Determine how many lines in the records hold "nicht", and give that number with nothing added.

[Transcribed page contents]
'''
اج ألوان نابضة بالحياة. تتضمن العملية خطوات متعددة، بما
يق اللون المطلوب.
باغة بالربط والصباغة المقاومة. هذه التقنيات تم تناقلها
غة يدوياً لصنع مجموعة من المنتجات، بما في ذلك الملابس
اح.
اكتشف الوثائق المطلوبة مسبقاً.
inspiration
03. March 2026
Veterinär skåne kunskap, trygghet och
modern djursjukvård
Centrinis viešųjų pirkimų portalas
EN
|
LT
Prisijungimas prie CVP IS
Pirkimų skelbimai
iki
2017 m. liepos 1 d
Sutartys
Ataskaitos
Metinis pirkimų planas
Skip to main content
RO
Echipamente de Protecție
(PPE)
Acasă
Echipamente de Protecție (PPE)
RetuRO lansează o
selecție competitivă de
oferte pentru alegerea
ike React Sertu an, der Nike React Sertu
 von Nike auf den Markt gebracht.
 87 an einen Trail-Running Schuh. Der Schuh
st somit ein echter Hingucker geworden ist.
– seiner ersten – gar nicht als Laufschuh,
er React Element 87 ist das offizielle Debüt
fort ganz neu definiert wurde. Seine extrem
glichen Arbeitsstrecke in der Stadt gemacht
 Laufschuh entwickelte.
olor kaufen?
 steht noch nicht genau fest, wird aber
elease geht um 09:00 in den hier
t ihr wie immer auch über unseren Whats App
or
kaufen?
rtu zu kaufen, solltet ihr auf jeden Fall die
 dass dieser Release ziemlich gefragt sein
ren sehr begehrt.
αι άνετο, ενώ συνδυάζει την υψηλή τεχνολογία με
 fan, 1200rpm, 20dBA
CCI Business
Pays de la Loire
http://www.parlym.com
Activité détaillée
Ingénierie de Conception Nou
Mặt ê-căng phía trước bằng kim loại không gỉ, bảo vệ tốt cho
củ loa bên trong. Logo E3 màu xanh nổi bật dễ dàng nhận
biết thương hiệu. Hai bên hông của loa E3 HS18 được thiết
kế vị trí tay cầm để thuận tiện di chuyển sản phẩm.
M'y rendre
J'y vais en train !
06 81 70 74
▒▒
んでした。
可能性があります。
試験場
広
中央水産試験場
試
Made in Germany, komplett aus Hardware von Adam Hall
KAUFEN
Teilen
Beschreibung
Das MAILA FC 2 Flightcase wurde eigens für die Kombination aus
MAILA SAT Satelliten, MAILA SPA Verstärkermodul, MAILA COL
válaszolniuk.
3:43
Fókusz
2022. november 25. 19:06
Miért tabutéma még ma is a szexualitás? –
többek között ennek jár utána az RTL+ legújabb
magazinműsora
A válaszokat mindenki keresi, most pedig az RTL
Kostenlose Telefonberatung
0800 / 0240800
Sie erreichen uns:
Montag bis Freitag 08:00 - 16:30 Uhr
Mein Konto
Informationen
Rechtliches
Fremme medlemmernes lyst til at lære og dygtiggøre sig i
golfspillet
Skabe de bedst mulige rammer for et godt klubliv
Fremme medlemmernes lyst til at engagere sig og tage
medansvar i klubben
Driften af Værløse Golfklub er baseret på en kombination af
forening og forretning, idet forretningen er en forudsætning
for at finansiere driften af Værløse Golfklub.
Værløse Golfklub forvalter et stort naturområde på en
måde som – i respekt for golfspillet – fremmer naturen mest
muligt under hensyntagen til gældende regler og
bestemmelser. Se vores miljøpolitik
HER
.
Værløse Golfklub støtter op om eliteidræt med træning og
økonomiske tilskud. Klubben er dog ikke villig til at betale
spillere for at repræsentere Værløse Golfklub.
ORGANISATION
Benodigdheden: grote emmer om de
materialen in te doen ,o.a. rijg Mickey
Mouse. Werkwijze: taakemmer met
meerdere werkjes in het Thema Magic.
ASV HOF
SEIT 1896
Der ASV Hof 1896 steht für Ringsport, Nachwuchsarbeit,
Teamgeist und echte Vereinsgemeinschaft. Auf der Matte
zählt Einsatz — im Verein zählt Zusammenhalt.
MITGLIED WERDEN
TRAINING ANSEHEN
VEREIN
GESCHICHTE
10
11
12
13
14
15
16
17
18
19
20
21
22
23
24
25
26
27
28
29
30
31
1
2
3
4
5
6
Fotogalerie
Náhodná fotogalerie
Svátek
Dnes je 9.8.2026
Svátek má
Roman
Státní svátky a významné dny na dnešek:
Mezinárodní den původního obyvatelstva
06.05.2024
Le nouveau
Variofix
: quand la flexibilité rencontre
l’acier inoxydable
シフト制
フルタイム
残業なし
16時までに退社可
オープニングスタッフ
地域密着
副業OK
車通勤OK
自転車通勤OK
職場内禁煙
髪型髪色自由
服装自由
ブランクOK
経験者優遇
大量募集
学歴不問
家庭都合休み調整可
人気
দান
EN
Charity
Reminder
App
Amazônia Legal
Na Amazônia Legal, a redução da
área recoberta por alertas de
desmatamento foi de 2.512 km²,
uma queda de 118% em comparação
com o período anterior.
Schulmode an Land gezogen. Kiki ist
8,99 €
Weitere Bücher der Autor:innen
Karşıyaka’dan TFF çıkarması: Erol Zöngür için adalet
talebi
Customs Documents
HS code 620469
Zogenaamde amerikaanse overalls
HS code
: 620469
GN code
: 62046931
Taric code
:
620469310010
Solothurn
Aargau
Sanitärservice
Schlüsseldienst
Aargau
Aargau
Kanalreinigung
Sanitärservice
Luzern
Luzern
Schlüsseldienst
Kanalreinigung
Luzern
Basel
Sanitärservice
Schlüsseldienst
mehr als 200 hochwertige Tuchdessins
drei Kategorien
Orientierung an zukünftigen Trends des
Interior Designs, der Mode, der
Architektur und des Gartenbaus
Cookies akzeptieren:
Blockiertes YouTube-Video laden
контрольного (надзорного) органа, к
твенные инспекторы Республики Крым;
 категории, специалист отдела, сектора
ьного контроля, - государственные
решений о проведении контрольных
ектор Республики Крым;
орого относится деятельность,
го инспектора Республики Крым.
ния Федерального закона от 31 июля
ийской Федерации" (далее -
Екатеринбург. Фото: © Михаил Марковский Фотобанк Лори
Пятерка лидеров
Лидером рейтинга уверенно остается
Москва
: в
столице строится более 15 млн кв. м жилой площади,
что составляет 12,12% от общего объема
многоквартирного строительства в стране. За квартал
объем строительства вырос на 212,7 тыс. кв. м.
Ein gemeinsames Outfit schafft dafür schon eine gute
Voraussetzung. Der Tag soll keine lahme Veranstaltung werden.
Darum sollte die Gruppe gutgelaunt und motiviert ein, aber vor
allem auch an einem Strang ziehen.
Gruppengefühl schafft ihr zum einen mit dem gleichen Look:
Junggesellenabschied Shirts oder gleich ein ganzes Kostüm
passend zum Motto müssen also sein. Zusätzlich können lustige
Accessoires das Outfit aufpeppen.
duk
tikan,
'''
→ **Written response**: 2